[[ DOCUMENT SEGMENT open ]]

Student-led Journal Club with a Technology for Asynchronous Discussions In-line with Content.


  • Constantinos Petsoglou University of Sydney
  • Gloria Gomez University of Sydney
  • Rebecca Stoop Universty of Sydney


Background: Online journal club was begun in Feb 2014 in response to reducing online engagement by postgraduate doctors.

Aim: To assess the impact of experiential based online discussions for postgraduate students enrolled in Master of Medicine (Ophthalmic Science) degree collaboratively run by the Universities of Sydney and Otago.

Methods: This assignment was instituted in 3 units of study: Ophthalmic Physiology, Ophthalmic Anatomy and Optics. Students were assigned weekly discussion topics and encouraged to select a clinically relevant peer reviewed journal article related to the week’s lectures. 1-2 students developed summaries and the clinical implications of the basic sciences lectures discussed inside OB3 - a technology for asynchronous discussions in-line with content. Fellow students had 7 days to discuss and expand on these ideas and build a collaborative online document analyzing scientific evidence, other articles, relevance to basic sciences and future directions of research.

[[ DOCUMENT SEGMENT closed ]]

- **EXPLORE THE MATERIAL**:
• 1. When was the online journal club begun, according to the journal club abstract?
• 2. Pick up the journal club abstract after its last sentence and carry it on.

[[ STORED DATA open ]]

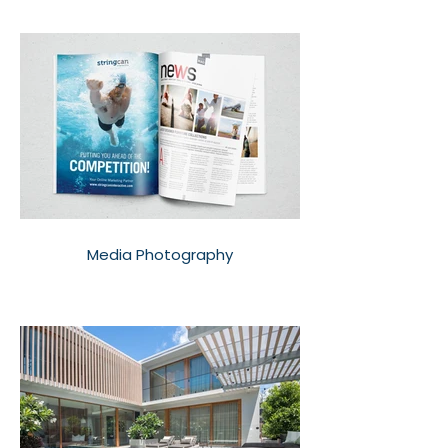
Media Photography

[[ STORED DATA closed ]]

- **ANSWERS TO THIS EXERCISE**:
• 1. February 2014.

• 2.
Results: This online collaboration works very well as an assessment activity with the goal of showing students the relevance of basic science in clinical practice. Students are comfortable discussing papers that marry science and practice together because this is day-to-day work for them. OB3 has allowed us to provide a network within the course to discuss and monitor an article each week. A significant increase in discussions posts and access to journal pages was noticed over 12 months. This has been sustained over the last 7 years.

Conclusion: Experiential online learning via a journal club in basic science units of study increase educational engagement of medical professionals enrolled in postgraduate degrees.